I have never used herbs and spices in my cooking and indeed admit to very little knowledge of them apart from the Sage and Onion, Mint Sauce, Salt and Pepper etcetera that are in every British kitchen cupboard. I have recently taken an interest and want to expand my use of them in my cooking. I have decided therefore to do a small series of posts as I think I learn and remember better when I write things down. Today I have made a rice pudding and to add a little spice have floated a star anise on top. It must be discarded before serving.
Number One – Star Anise
Star anise is a seed pod shaped like an eight-pointed star and contains seeds with an aniseed flavour which comes from the spice’s essential oil. It is used widely in Chinese cooking and is one of the five spices in Chinese five-spice powder. Star Anise has been made in to a tea and taken as a remedy for rheumatism. The seeds are sometimes chewed after meals to aid digestion. Like anise, star anise is an anti-flatulent and can be used as a diuretic. The taste imparted is aniseed or liquorice and can be used when poaching fruit. By itself whole star anise is frequently used to sweeten soups and meat stews in other types of cuisines. One or two pieces are usually enough to flavor a large bowl as the taste can be overpowering. If you plan to use it as a spice rub, powdered or ground star anise is more practical. The spice is also commonly used in breads, pastries and other types of desserts because of its particular sweetness. Pudding, strudels and custards are some of the preparations where star anise can be used to add a unique flavor. Spice up a rice pudding by adding a couple of stars to a simmering pot and discarding before serving.

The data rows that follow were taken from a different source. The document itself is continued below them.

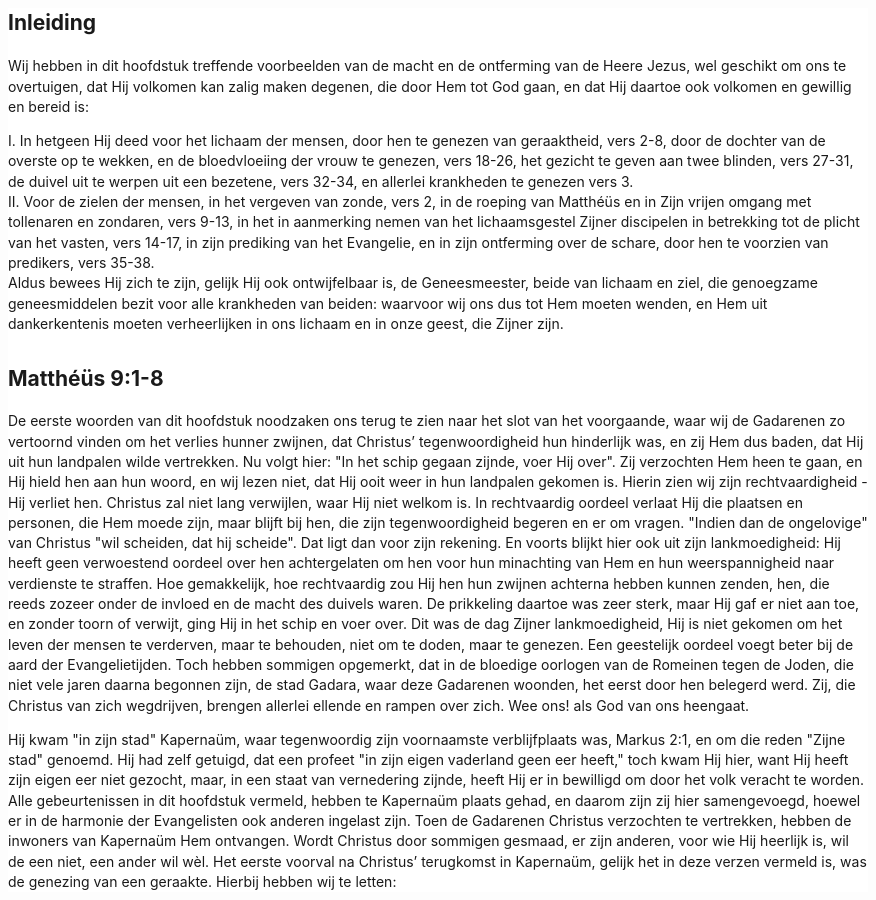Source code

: 
## Inleiding

Wij hebben in dit hoofdstuk treffende voorbeelden van de macht en de ontferming van de Heere Jezus, wel geschikt om ons te overtuigen, dat Hij volkomen kan zalig maken degenen, die door Hem tot God gaan, en dat Hij daartoe ook volkomen en gewillig en bereid is: 

I. In hetgeen Hij deed voor het lichaam der mensen, door hen te genezen van geraaktheid, vers 2-8, door de dochter van de overste op te wekken, en de bloedvloeiing der vrouw te genezen, vers 18-26, het gezicht te geven aan twee blinden, vers 27-31, de duivel uit te werpen uit een bezetene, vers 32-34, en allerlei krankheden te genezen vers 3.  
II. Voor de zielen der mensen, in het vergeven van zonde, vers 2, in de roeping van Matthéüs en in Zijn vrijen omgang met tollenaren en zondaren, vers 9-13, in het in aanmerking nemen van het lichaamsgestel Zijner discipelen in betrekking tot de plicht van het vasten, vers 14-17, in zijn prediking van het Evangelie, en in zijn ontferming over de schare, door hen te voorzien van predikers, vers 35-38.  
Aldus bewees Hij zich te zijn, gelijk Hij ook ontwijfelbaar is, de Geneesmeester, beide van lichaam en ziel, die genoegzame geneesmiddelen bezit voor alle krankheden van beiden: waarvoor wij ons dus tot Hem moeten wenden, en Hem uit dankerkentenis moeten verheerlijken in ons lichaam en in onze geest, die Zijner zijn.  

## Matthéüs 9:1-8 

De eerste woorden van dit hoofdstuk noodzaken ons terug te zien naar het slot van het voorgaande, waar wij de Gadarenen zo vertoornd vinden om het verlies hunner zwijnen, dat Christus’ tegenwoordigheid hun hinderlijk was, en zij Hem dus baden, dat Hij uit hun landpalen wilde vertrekken. 
Nu volgt hier: "In het schip gegaan zijnde, voer Hij over". Zij verzochten Hem heen te gaan, en Hij hield hen aan hun woord, en wij lezen niet, dat Hij ooit weer in hun landpalen gekomen is. Hierin zien wij zijn rechtvaardigheid - Hij verliet hen. Christus zal niet lang verwijlen, waar Hij niet welkom is. In rechtvaardig oordeel verlaat Hij die plaatsen en personen, die Hem moede zijn, maar blijft bij hen, die zijn tegenwoordigheid begeren en er om vragen. "Indien dan de ongelovige" van Christus "wil scheiden, dat hij scheide". Dat ligt dan voor zijn rekening. En voorts blijkt hier ook uit zijn lankmoedigheid: Hij heeft geen verwoestend oordeel over hen achtergelaten om hen voor hun minachting van Hem en hun weerspannigheid naar verdienste te straffen. Hoe gemakkelijk, hoe rechtvaardig zou Hij hen hun zwijnen achterna hebben kunnen zenden, hen, die reeds zozeer onder de invloed en de macht des duivels waren. De prikkeling daartoe was zeer sterk, maar Hij gaf er niet aan toe, en zonder toorn of verwijt, ging Hij in het schip en voer over. Dit was de dag Zijner lankmoedigheid, Hij is niet gekomen om het leven der mensen te verderven, maar te behouden, niet om te doden, maar te genezen. Een geestelijk oordeel voegt beter bij de aard der Evangelietijden. Toch hebben sommigen opgemerkt, dat in de bloedige oorlogen van de Romeinen tegen de Joden, die niet vele jaren daarna begonnen zijn, de stad Gadara, waar deze Gadarenen woonden, het eerst door hen belegerd werd. Zij, die Christus van zich wegdrijven, brengen allerlei ellende en rampen over zich. Wee ons! als God van ons heengaat. 

Hij kwam "in zijn stad" Kapernaüm, waar tegenwoordig zijn voornaamste verblijfplaats was, Markus 2:1, en om die reden "Zijne stad" genoemd. Hij had zelf getuigd, dat een profeet "in zijn eigen vaderland geen eer heeft," toch kwam Hij hier, want Hij heeft zijn eigen eer niet gezocht, maar, in een staat van vernedering zijnde, heeft Hij er in bewilligd om door het volk veracht te worden. Alle gebeurtenissen in dit hoofdstuk vermeld, hebben te Kapernaüm plaats gehad, en daarom zijn zij hier samengevoegd, hoewel er in de harmonie der Evangelisten ook anderen ingelast zijn. Toen de Gadarenen Christus verzochten te vertrekken, hebben de inwoners van Kapernaüm Hem ontvangen. Wordt Christus door sommigen gesmaad, er zijn anderen, voor wie Hij heerlijk is, wil de een niet, een ander wil wèl. Het eerste voorval na Christus’ terugkomst in Kapernaüm, gelijk het in deze verzen vermeld is, was de genezing van een geraakte. Hierbij hebben wij te letten:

Star Anise provides us with vitamins and minerals including Vitamin C, Vitamin A, Calcium and Phosphorous. It also provides moderate amounts of various B-complex vitamins. This versatile spice also helps ease digestion.
Illiciums first evolved in the Cretaceous period around 100 million years ago while dinosaurs still roamed the earth. They are a group of around 30 species of small trees and shrubs from North America, the Caribbean and Asia. Illiciums may not be instantly recognisable by their botanical name but will be recognised as the spice Star Anise which is the seed pod of Illicium verum. The spice commonly called Star Anise or Badiam that closely resembles aniseed in flavor is obtained from the star-shaped seed pod of the fruit of Illicium verum which are harvested just before ripening. Star anise oil is a highly fragrant oil used in cooking, perfumery, soaps, toothpastes, mouthwashes, and skin creams.